Mubadalah.id – Di antara pertanyaan dasar yang penting dikemukakan berkaitan dengan upaya kita merekonstruksi wacana menyusui dalam fikih adalah apakah menyusui itu hak anak ataukah hak ibu? Kewajiban ayah ataukah kewajiban ibu?
Lalu, siapakah yang harus bertanggung jawab terhadap jalannya proses penyusuan sehingga baik anak (al-radi’) maupun ibu (al-murdi’ah) terjamin hak penyusuannya?
Dalam literatur fikih, jawaban atas pertanyaan di atas sangat beragam. Sebagaimana watak dasar fikih yang tak pernah tunggal, dalam kasus ini pun fikih menyediakan berbagai jawaban dan argumentasi yang lengkap.
Ada yang mengatakan sebagai kewajiban ibu, ada yang mengatakan sebagai hak anak, dan ada juga yang menyatakan hak ibu. Semua pendapat memiliki argumentasinya sendiri.
Ahmad Mushthafa al-Maraghiy menjelaskan dalam kitab tafsirnya, para ahli hukum Islam (Islamic jurists) bersepakat bahwa menyusui dalam pandangan agama hukumnya wajib bagi seorang ibu kandung. Kelak sang ibu dimintai pertanggunganjawab (al-mas’uliyyah) di hadapan Allah atas kehidupan anaknya.
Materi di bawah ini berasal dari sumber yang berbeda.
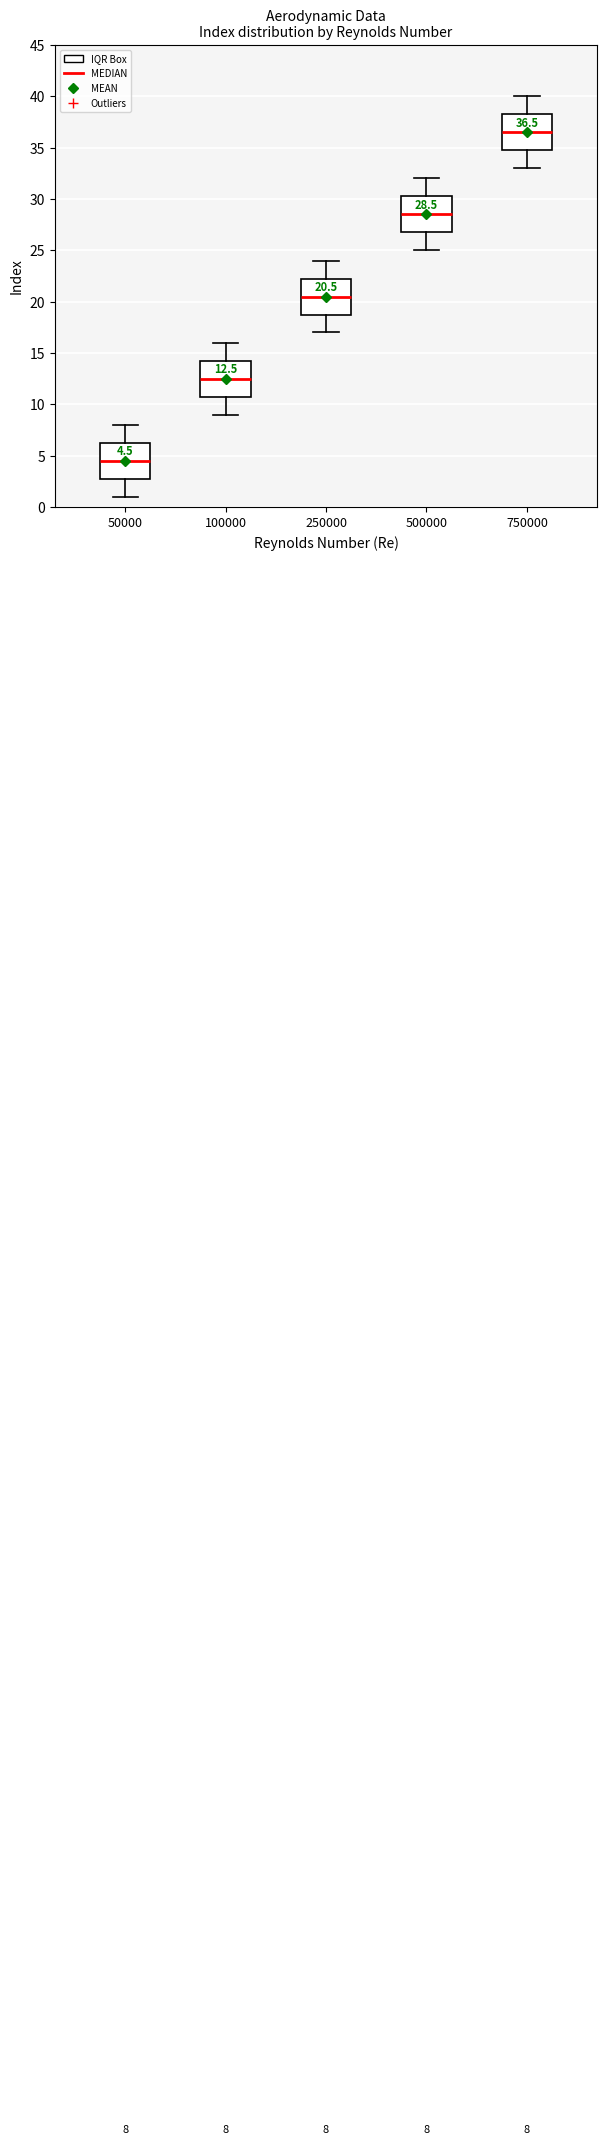

Which box has the highest median line?

750000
Selain itu, Wahbah al-Zuhaily menjelaskan, kewajiban ini terkena baik bagi ibu yang masih menjadi istri dari bapak anak yang ia susui (al-radhi’). Maupun istri yang sudah talak (al-muthallaqah) dalam masa ‘iddah.
Ibnu Abi Hatim dan Sa’id Ibn Zubair ketika membicarakan surat al-Baqarah (2) ayat 233 juga mengatakan hal yang sama. Bahwa laki-laki yang menceraikan istrinya dan memiliki seorang anak. Maka ibu anak itulah yang lebih berhak untuk menyusukan anaknya.
Demikian juga Waliyullah al-Dihlawy, dengan pertimbangan menyatakan bahwa ibu adalah orang yang memiliki otoritas untuk memelihara bayi dan lebih menyayangi anak.
Dari sejumlah pendapat di atas, dapat dikatakan bahwa “menyusui” dianggap sebagai kewajiban agama yang harus dipenuhi oleh setiap perempuan (ibu kandung). []
Sumber: Buku Tubuh, Seksualitas dan Kedaulatan Perempuan karya Abdul Moqsith Ghozali dkk.